Optimization strategies for organic fertilizer use in a seven-year field trial: Part II – Greenhouse gas emissions

Summary

Introduction
Biogas production from organic side-streams enables to unleash the energetical potential of biomass while contributing to closing nutrient cycles and reducing methane emissions from farmyard manure. To mitigate the higher risk of mineral nitrogen losses from anaerobically digested liquid organic fertilizers and optimize their nitrogen use efficiency, further treatment is desirable. Promising optimization approaches are biochar amendments, in-field acidification and ammonium-stripping. In order to comprehensively evaluate those optimization approaches and avoid the risk of pollution swapping, the assessment of their climate impact is crucial. The aim of this study was to assess greenhouse gas emissions from optimized liquid organic fertilizers over multiple growing seasons under field conditions.
Methodology
Greenhouse gas emissions were measured in a Swiss field trial over seven years featuring a split-plot design with four blocks and an arable crop rotation without legumes.

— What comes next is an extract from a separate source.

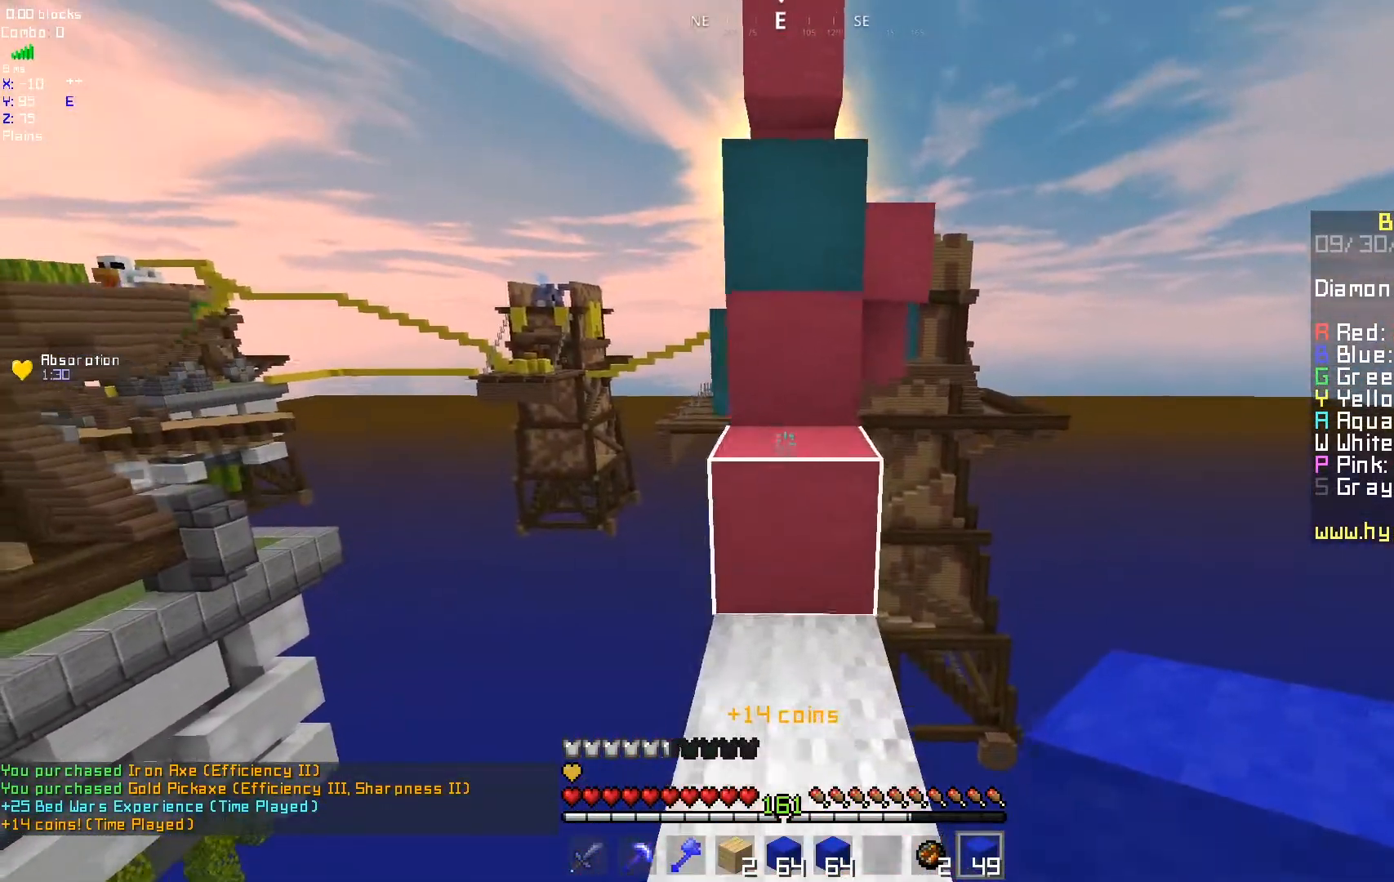
{"keys": ["d"], "mouse": [], "events": [[267, "d", "up"], [400, "d", "down"]]}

The trial included two control treatments (zero N fertilization, mineral fertilization), cattle slurry, digested slurry with and without biochar (2 t ha-1 a-1) and liquid digestate. Additionally, in the last two trial years in-field acidification (sulfuric acid, pH 6-6.5) and ammonium-stripping were applied to cattle slurry and digested slurry. Nitrous oxide and methane emissions were measured weekly throughout the growing season over a total of 4.5 years using closed static chambers and gas chromatography. Data were analysed using a machine learning approach combining extreme gradient boosting and Shapley additive explanations (SHAP).
Results and discussion
Over a 4.5-year observation period, farming operations were the main drivers of nitrous oxide and methane fluxes. In particular, fertilization, tillage and harvest operations lead to elevated nitrous oxide emissions. Cumulatively over the growing season, digestates often showed lower greenhouse gas emissions compared to cattle slurry as a result of decreased nitrous oxide emissions following farming operations and lower methane emissions at application. Biochar did not significantly affect nitrous oxide emissions from agricultural digestate, but significantly increased short-lived methane emissions at application. However, results from experiments carried out under controlled conditions suggest that biochar does not increase overall methane emissions from agricultural digestate, but rather temporally shifts them from the storage period to the moment of application. Over a two-year observation period, applying in-field acidification and ammonium-stripping to cattle slurry and digested slurry did not significantly alter their cumulative nitrous oxide and methane emissions. However, in-field acidification decreased nitrous oxide emissions following tillage and harvesting operations and increased methane emissions at fertilization, in particular for digested slurry. Ammonium-stripping did not affect nitrous oxide emissions, but increased methane oxidation over the growing season.
Conclusion
Our greenhouse gas emission monitoring over multiple growing seasons showed that anaerobic digestion has the potential to reduce the climate impact of liquid organic fertilizers. Furthermore, it indicates that treating liquid organic fertilizers with biochar amendments, in-field acidification or ammonium-stripping does not increase overall greenhouse gas emissions following their application, but can significantly alter short-lived emission peaks resulting from critical farming operations.